#### [About this exercise]
Restate word for word each line from the one containing "38: 0 -> 15" through the end of the material, and nothing more. Drop every picture.

#### [Raw data]
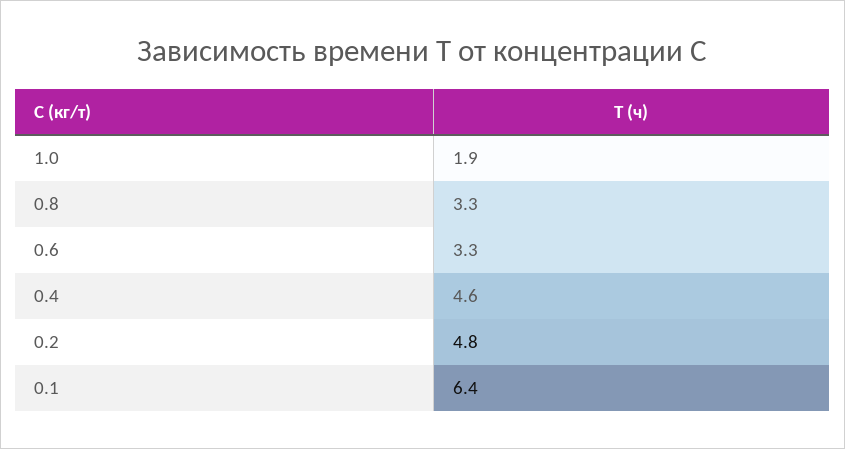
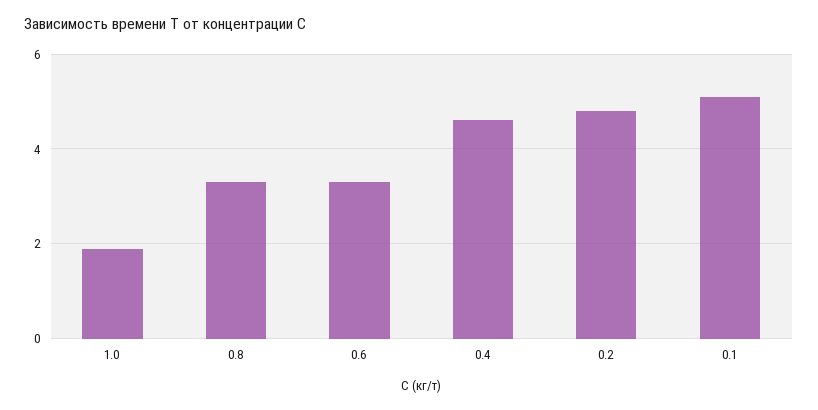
0.1: 6.4 -> 5

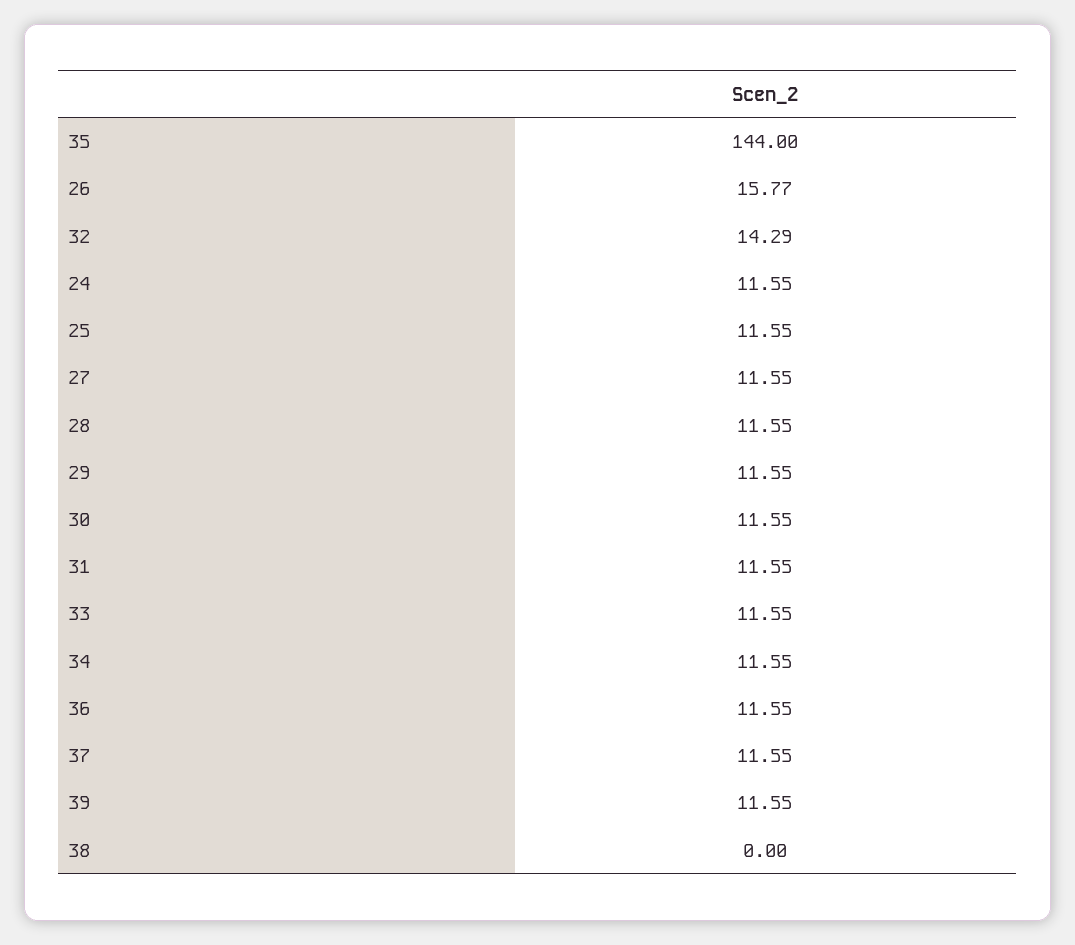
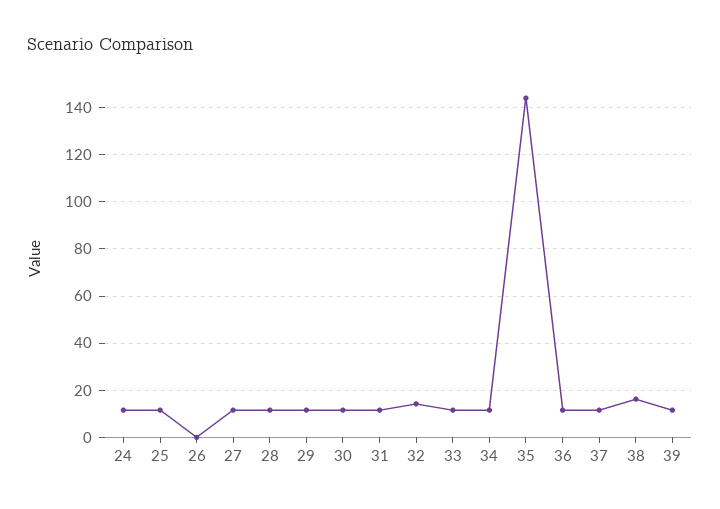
26: 15.77 -> 0
38: 0 -> 15

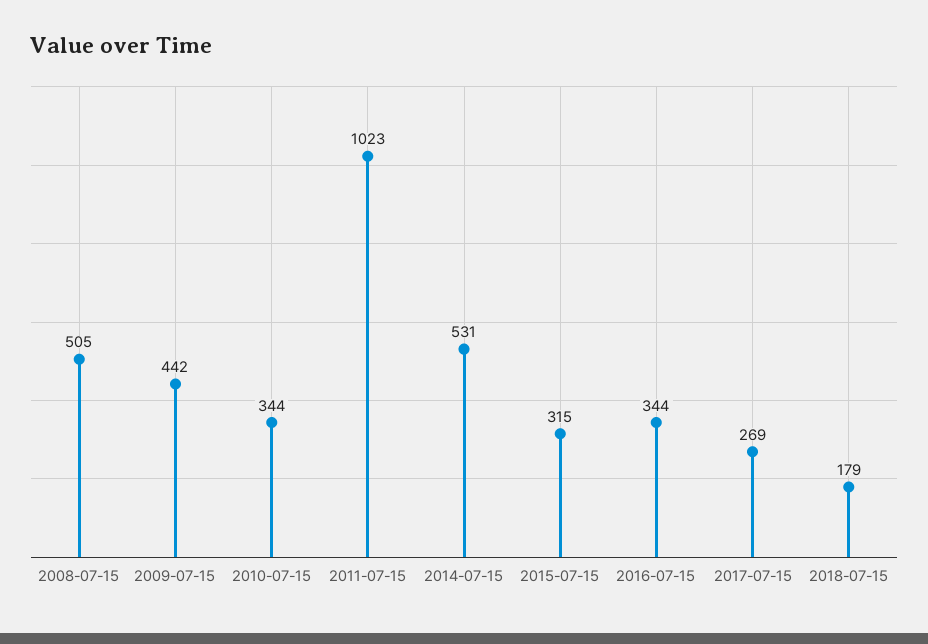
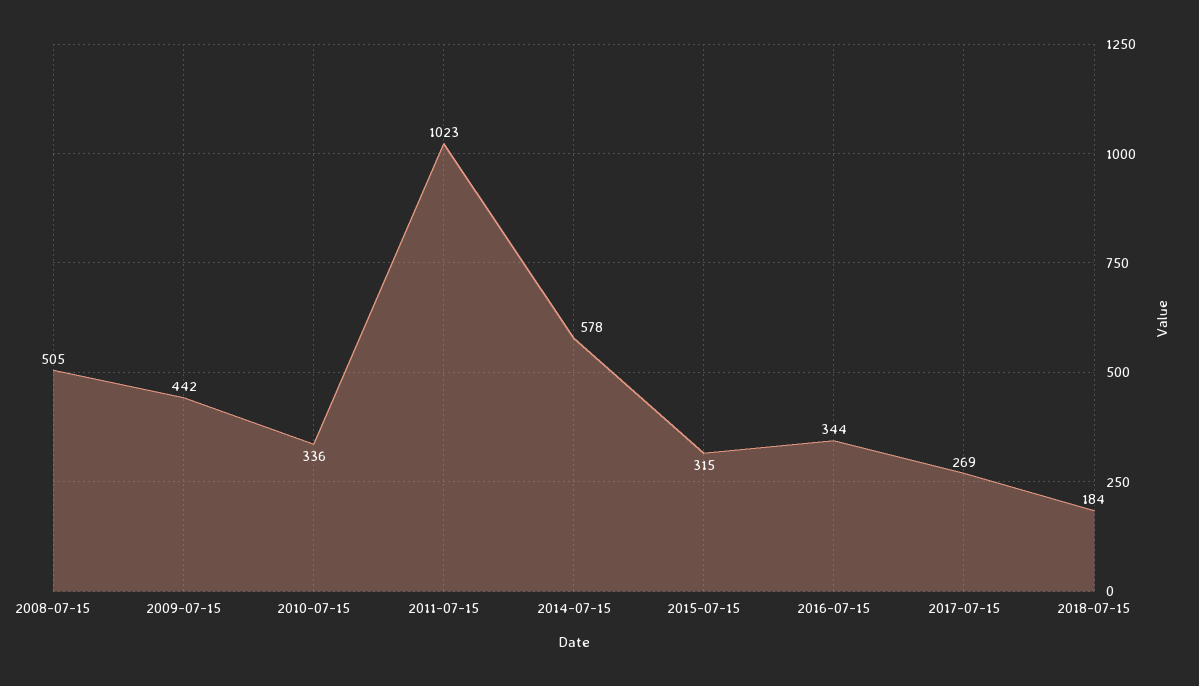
2010-07-15: 344 -> 336
2014-07-15: 531 -> 578
2018-07-15: 179 -> 184

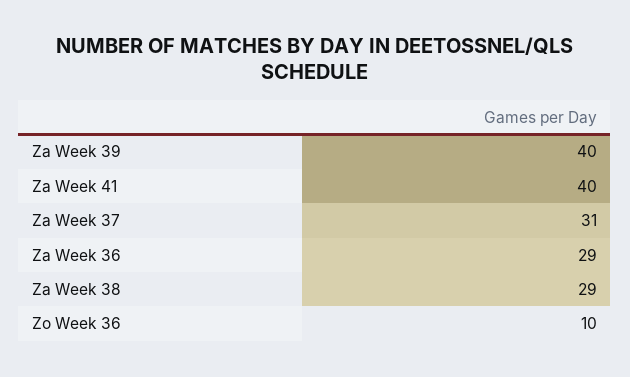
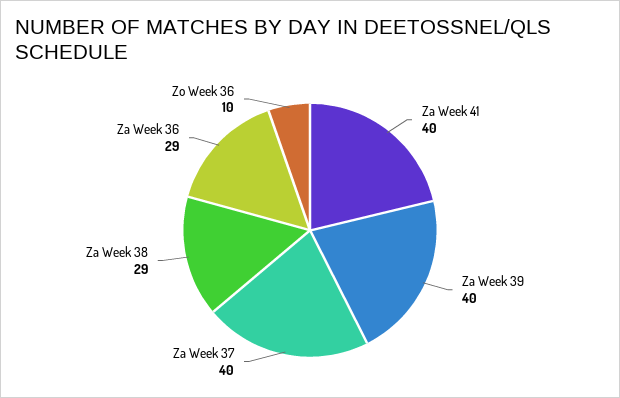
Za Week 37: 31 -> 40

#### [Response to the exercise]
38: 0 -> 15

2010-07-15: 344 -> 336
2014-07-15: 531 -> 578
2018-07-15: 179 -> 184

Za Week 37: 31 -> 40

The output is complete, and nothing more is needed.